▸ What you should do
Please update the records below by replacing "Pingback" with "Trackback" wherever it occurs and leaving all other text unchanged. Leave out the pictures.

▸ Record excerpts
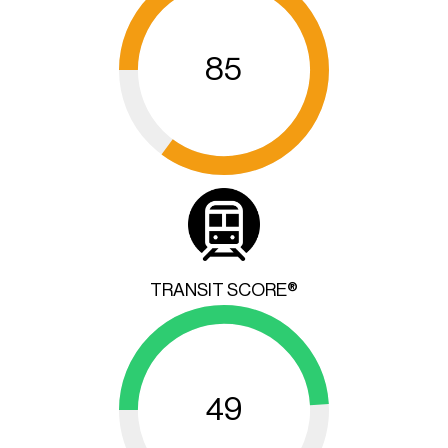
85
TRANSIT SCORE®
49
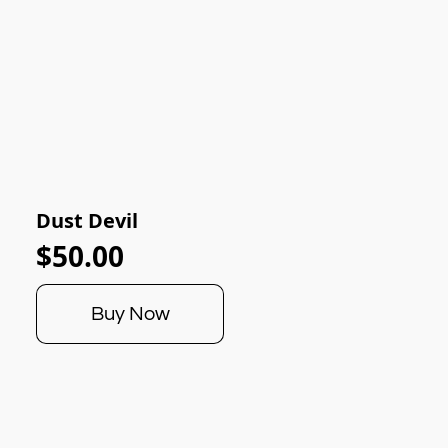
Dust Devil
$50.00
Buy Now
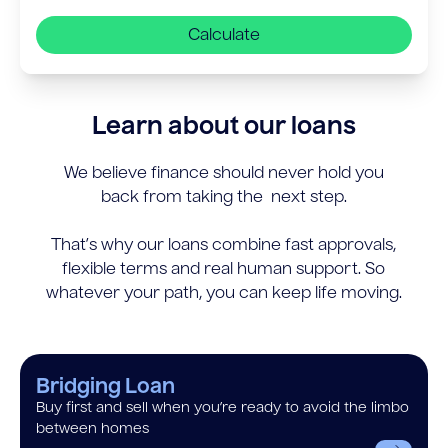
Calculate
Learn about our loans
We believe finance should never hold you
back from taking the next step.
That’s why our loans combine fast approvals,
flexible terms and real human support. So
whatever your path, you can keep life moving.
Bridging Loan
Buy first and sell when you’re ready to avoid the limbo
between homes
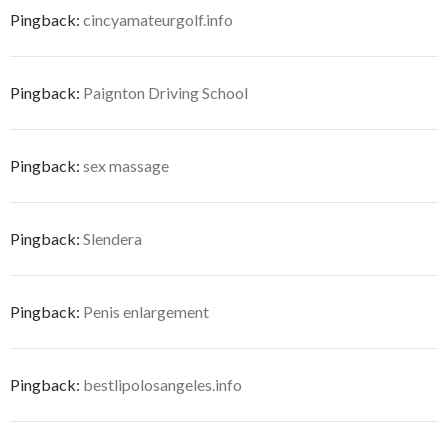
Pingback:
cincyamateurgolf.info
Pingback:
Paignton Driving School
Pingback:
sex massage
Pingback:
Slendera
Pingback:
Penis enlargement
Pingback:
bestlipolosangeles.info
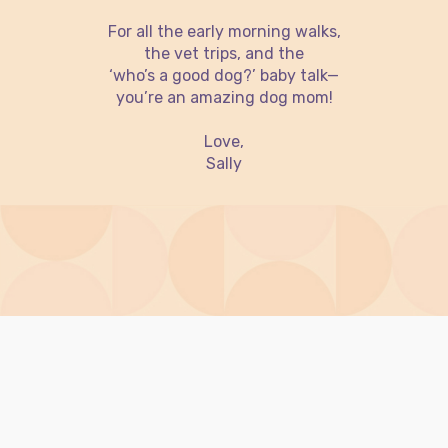
For all the early morning walks,
the vet trips, and the
‘who’s a good dog?’ baby talk—
you’re an amazing dog mom!
Love,
Sally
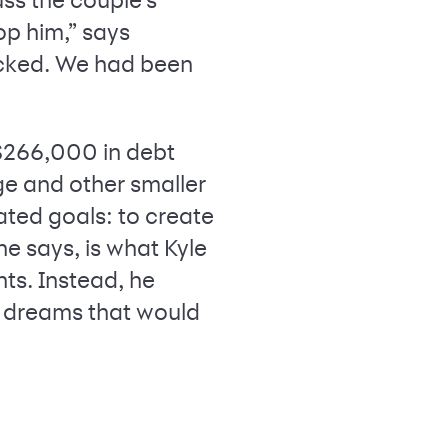
op him,” says
ocked. We had been
 $266,000 in debt
ge and other smaller
lated goals: to create
e says, is what Kyle
hts. Instead, he
e dreams that would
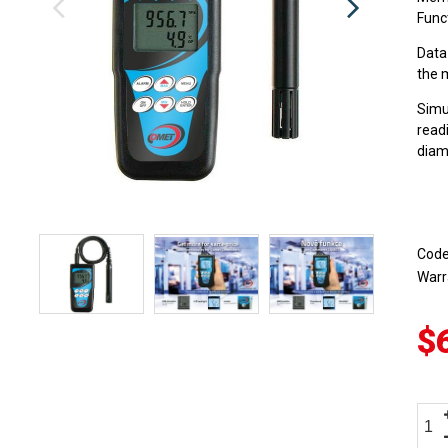
Funct
Data
the 
Simu
read
diam
Cod
Warr
$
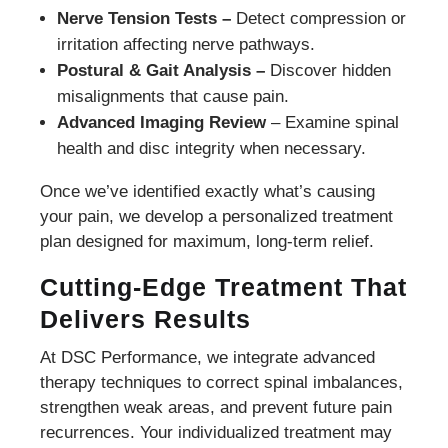
Nerve Tension Tests –
Detect compression or
irritation affecting nerve pathways.
Postural & Gait Analysis –
Discover hidden
misalignments that cause pain.
Advanced Imaging Review
– Examine spinal
health and disc integrity when necessary.
Once we’ve identified exactly what’s causing
your pain, we develop a personalized treatment
plan designed for maximum, long-term relief.
Cutting-Edge Treatment That
Delivers Results
At DSC Performance, we integrate advanced
therapy techniques to correct spinal imbalances,
strengthen weak areas, and prevent future pain
recurrences. Your individualized treatment may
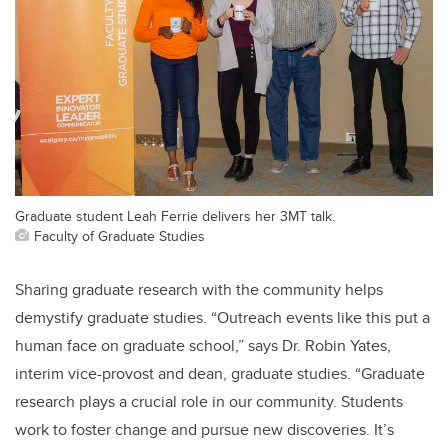
Graduate student Leah Ferrie delivers her 3MT talk.
Faculty of Graduate Studies
Sharing graduate research with the community helps
demystify graduate studies. “Outreach events like this put a
human face on graduate school,” says Dr. Robin Yates,
interim vice-provost and dean, graduate studies. “Graduate
research plays a crucial role in our community. Students
work to foster change and pursue new discoveries. It’s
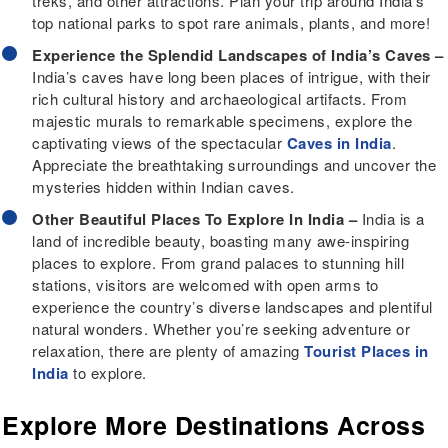
treks, and other attractions. Plan your trip around India’s
top national parks to spot rare animals, plants, and more!
Experience the Splendid Landscapes of India’s Caves –
India’s caves have long been places of intrigue, with their
rich cultural history and archaeological artifacts. From
majestic murals to remarkable specimens, explore the
captivating views of the spectacular
Caves in India
.
Appreciate the breathtaking surroundings and uncover the
mysteries hidden within Indian caves.
Other Beautiful Places To Explore In India –
India is a
land of incredible beauty, boasting many awe-inspiring
places to explore. From grand palaces to stunning hill
stations, visitors are welcomed with open arms to
experience the country’s diverse landscapes and plentiful
natural wonders. Whether you’re seeking adventure or
relaxation, there are plenty of amazing
Tourist Places in
India
to explore.
Explore More Destinations Across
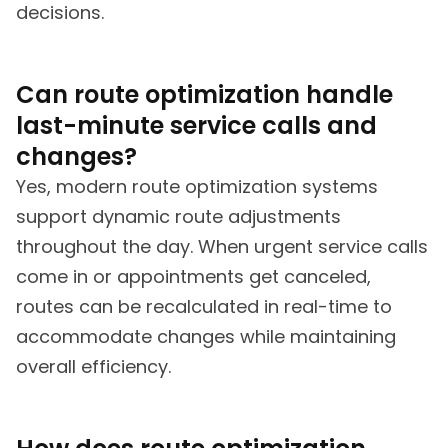
decisions.
Can route optimization handle
last-minute service calls and
changes?
Yes, modern route optimization systems
support dynamic route adjustments
throughout the day. When urgent service calls
come in or appointments get canceled,
routes can be recalculated in real-time to
accommodate changes while maintaining
overall efficiency.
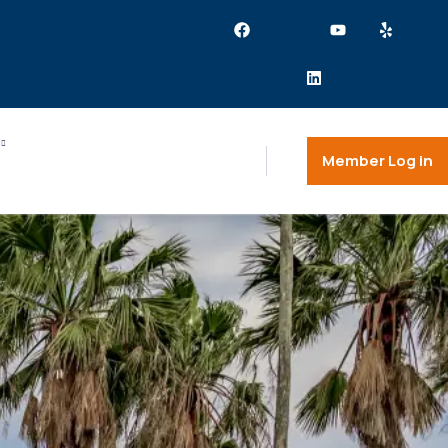
Member Log in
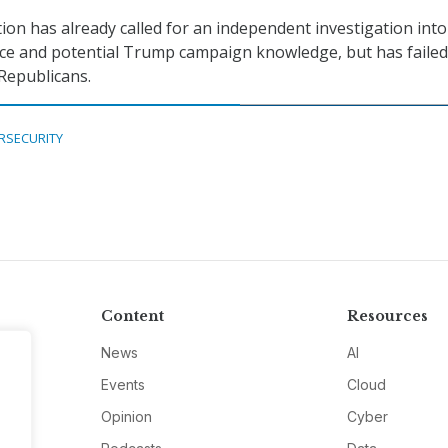
tion has already called for an independent investigation into
ce and potential Trump campaign knowledge, but has failed
Republicans.
RSECURITY
Content
Resources
News
AI
Events
Cloud
Opinion
Cyber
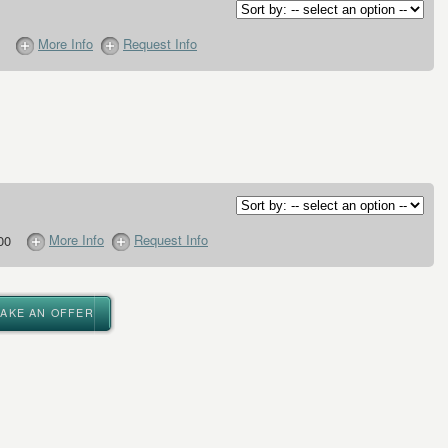
More Info
Request Info
More Info
Request Info
00
MAKE AN OFFER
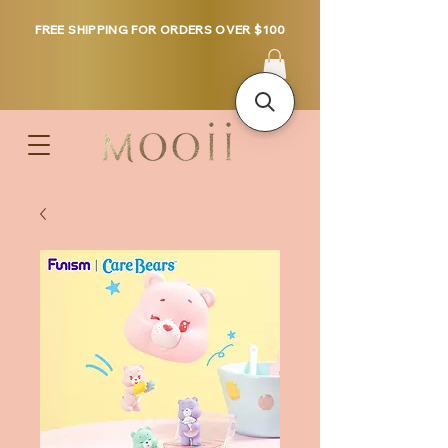
FREE SHIPPING FOR ORDERS OVER $100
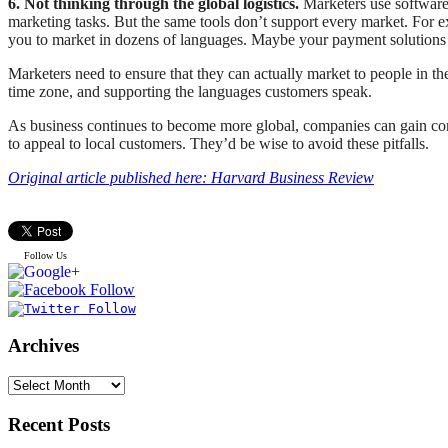
6. Not thinking through the global logistics.
Marketers use software
marketing tasks. But the same tools don’t support every market. For 
you to market in dozens of languages. Maybe your payment solutions o
Marketers need to ensure that they can actually market to people in the
time zone, and supporting the languages customers speak.
As business continues to become more global, companies can gain compe
to appeal to local customers. They’d be wise to avoid these pitfalls.
Original article published here: Harvard Business Review
Follow Us
Archives
Recent Posts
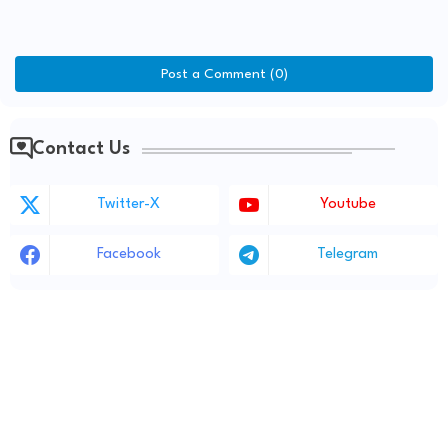
Post a Comment (0)
Contact Us
Twitter-X
Youtube
Facebook
Telegram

▸ Result for this exercise
85
TRANSIT SCORE®
49
Dust Devil
$50.00
Buy Now
Calculate
Learn about our loans
We believe finance should never hold you
back from taking the next step.
That’s why our loans combine fast approvals,
flexible terms and real human support. So
whatever your path, you can keep life moving.
Bridging Loan
Buy first and sell when you’re ready to avoid the limbo
between homes
Trackback:
cincyamateurgolf.info
Trackback:
Paignton Driving School
Trackback:
sex massage
Trackback:
Slendera
Trackback:
Penis enlargement
Trackback:
bestlipolosangeles.info
For all the early morning walks,
the vet trips, and the
‘who’s a good dog?’ baby talk—
you’re an amazing dog mom!
Love,
Sally
op him,” says
ocked. We had been
 $266,000 in debt
ge and other smaller
lated goals: to create
e says, is what Kyle
hts. Instead, he
e dreams that would
Funct
Data
the 
Simu
read
diam
Cod
Warr
$
Nerve Tension Tests –
Detect compression or
irritation affecting nerve pathways.
Postural & Gait Analysis –
Discover hidden
misalignments that cause pain.
Advanced Imaging Review
– Examine spinal
health and disc integrity when necessary.
Once we’ve identified exactly what’s causing
your pain, we develop a personalized treatment
plan designed for maximum, long-term relief.
Cutting-Edge Treatment That
Delivers Results
At DSC Performance, we integrate advanced
therapy techniques to correct spinal imbalances,
strengthen weak areas, and prevent future pain
recurrences. Your individualized treatment may
Graduate student Leah Ferrie delivers her 3MT talk.
Faculty of Graduate Studies
Sharing graduate research with the community helps
demystify graduate studies. “Outreach events like this put a
human face on graduate school,” says Dr. Robin Yates,
interim vice-provost and dean, graduate studies. “Graduate
research plays a crucial role in our community. Students
work to foster change and pursue new discoveries. It’s
treks, and other attractions. Plan your trip around India’s
top national parks to spot rare animals, plants, and more!
Experience the Splendid Landscapes of India’s Caves –
India’s caves have long been places of intrigue, with their
rich cultural history and archaeological artifacts. From
majestic murals to remarkable specimens, explore the
captivating views of the spectacular
Caves in India
.
Appreciate the breathtaking surroundings and uncover the
mysteries hidden within Indian caves.
Other Beautiful Places To Explore In India –
India is a
land of incredible beauty, boasting many awe-inspiring
places to explore. From grand palaces to stunning hill
stations, visitors are welcomed with open arms to
experience the country’s diverse landscapes and plentiful
natural wonders. Whether you’re seeking adventure or
relaxation, there are plenty of amazing
Tourist Places in
India
to explore.
Explore More Destinations Across
decisions.
Can route optimization handle
last-minute service calls and
changes?
Yes, modern route optimization systems
support dynamic route adjustments
throughout the day. When urgent service calls
come in or appointments get canceled,
routes can be recalculated in real-time to
accommodate changes while maintaining
overall efficiency.
Member Log in
tion has already called for an independent investigation into
ce and potential Trump campaign knowledge, but has failed
Republicans.
RSECURITY
Content
Resources
News
AI
Events
Cloud
Opinion
Cyber
More Info
Request Info
More Info
Request Info
00
MAKE AN OFFER
FREE SHIPPING FOR ORDERS OVER $100
6. Not thinking through the global logistics.
Marketers use software
marketing tasks. But the same tools don’t support every market. For 
you to market in dozens of languages. Maybe your payment solutions o
Marketers need to ensure that they can actually market to people in the
time zone, and supporting the languages customers speak.
As business continues to become more global, companies can gain compe
to appeal to local customers. They’d be wise to avoid these pitfalls.
Original article published here: Harvard Business Review
Follow Us
Archives
Recent Posts
Post a Comment (0)
Contact Us
Twitter-X
Youtube
Facebook
Telegram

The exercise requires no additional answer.